I have always believed in the need of letting it all out, verbally, written, physically or in any way that heals us from the inside. By this stage many know my resentment towards Sweden, the country I have constantly blamed for how I have felt. I have felt angry, hatred and disgust and every time someone mention Sweden it gave me goosebumps. I felt I’m done with you and all that comes with it. I have regardless visited Sweden and forced myself to be there because like everyone says: you grow up here? Yes but is it healthy go through the uncomfortable just because it is a place where I grow up? Well my feelings towards Sweden had to do with blame, I blame how naive I was, how I was this and what I went through. But I haven’t gone through more or less than any of my friends? We were all together in the deep rooted need of being there for one another. We had divorced parents, school grades we were unhappy with, parents who maybe weren’t there for us, a couple of us lost our fathers. The only difference between me and my friends was, I came from a different country where I created a life during 10 years prio to Sweden. My mother tongue is Spanish, my culture is Latino, my ways of being were different. By the end of the day, I was a teenager and failed like we all did. It was a part of life isn’t it? I have honestly pushed it away and force myself to believe that a country could take something from me? It didn’t take anything; it just gave me more tools to be unhappy with like a typical teenager. Did my parents do a bad job? No they did as much as they knew and know. Our parents, they are gold and above and beyond. We wouldn’t deal with life like we manage today if we didn’t have them in our lives. We can’t blame our parents or ourselves, it is life.
So here Am I and finally found closure, finally found the urge to come back very soon. Finally I’m leaving in peace and happy. Happy because I spend time with the most important people in my life. The people that is the reason I’m moving, honestly.
The negative view I have had had been bad, how much I have felt proper down in Sweden and like something is missing. What is missing is my attitude to welcome it and accept it as it is.

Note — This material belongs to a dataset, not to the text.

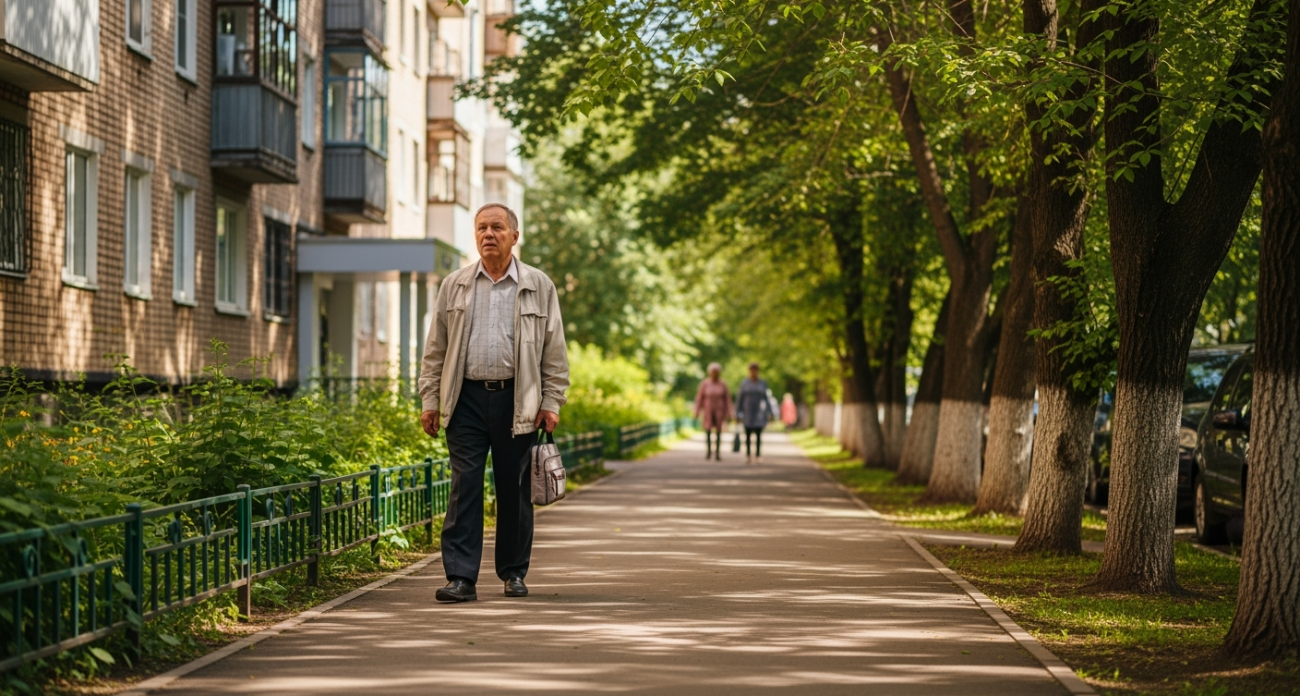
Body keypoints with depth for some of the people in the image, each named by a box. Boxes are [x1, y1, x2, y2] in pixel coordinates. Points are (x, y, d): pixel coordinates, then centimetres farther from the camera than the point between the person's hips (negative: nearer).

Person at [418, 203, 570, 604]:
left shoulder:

Sitting on the bus now, on my way to the airport and seeing all green land, the beautiful sky and the fresh air outside. It is beautiful it is bliss. I understand why people enjoy being here. It has taken me 6 years and more to find it satisfying and fun to be here. I think that also comes with boundaries, how I have allowed my energy to be taken and myself to be taken. I’m positive and want to be free from pressure – I have taken the pressure off by accepting things as they are. sometimes you have to surrender and accept it.
When you surrender, it is fucking hard. It is hard because it is like letting go a piece of yourself, your personality – the person you are. Let’s take an example of my latest healing process, it was quite hard to start 2020. It felt like proper growing pains, leaving all behind, trying to accept, trying to continue to accept the person I’m and becoming. Accept that life isn’t fair. Accept that life isn’t fair? Hold on, I’m a libra how is that gonna be possible? I live like this. It gave me belly ache, removing ways of yourself because they do not work anymore and they don’t take you as far as you would like to go. It has become stressful to always stand up for myself, for details for this and that or them. It has cost me time, energy, jobs and effort. There are time I’m proud of that side of me, and I’m glad I have that. I’m glad I’m not letting people take the piss. Even my cousins in Ecuador had said to my mum: Maria is strict and straight forward.
Does it always work to be equal or to try to demand equality? No not always. This happened all January, I was analysing and feeling it. How does it feel to stop reacting to all unfairness every time? It is life – life isn’t fair. It is fucking not. All I can say is that, I’m balancing it or try to see how I’m gonna balance it in present and future. This characteristic trace I have, isn’t with me for no reason. You don’t have a hard core way of being for no reason, it is either trying to teach you or regardless it is a tool for life. Depends how you use it. And here I’m now learning that. We have to learn in life that not everyone is waiting for you to fall. The only person that you will ever disappoint is yourself. So whatever job you do with yourself , that is between you and you.
I have finally taken myself as the only person responsible for any actions taken in my life. And there is where I let go of Sweden but I embrace it with open arms, and say thank you for giving me comfort, a life, friends for life, a home, school, possibilities, memories, trips, laughter, drunken nights, lost nights, too many hangover days, my own little flat, a chance to try university for free.
It wasn’t fair always, but that was life. And I would never go back and change it. Ever. I feel emotionally because this time I felt more grounded and thankful.
Once you have accepted who you are in life, who you becoming and how your life today isn’t the same as it was ten years ago. Your boundaries changes, you no longer tolerate what once was, you respect yourself and unfortunately not everyone is ready for the new grown ass person you are creating. It scares many, but this is how life goes. We move on, we change and we change for only ourselves. No one else.
Oh well, this was one of the most peaceful post I have written about Sweden. I feel done having remorse and resentment towards Sweden, I feel like I can finally go back to sweden again and enjoy it with new eyes, new positive energy and perspective. I didn’t know Sweden was the “person” I needed to dedicated a letter to. But doing that, it helped me to let go of ALOT.
Write a letter, to a place, person, or something you feel strong feelings for. Either positive or negative ones. Let it out?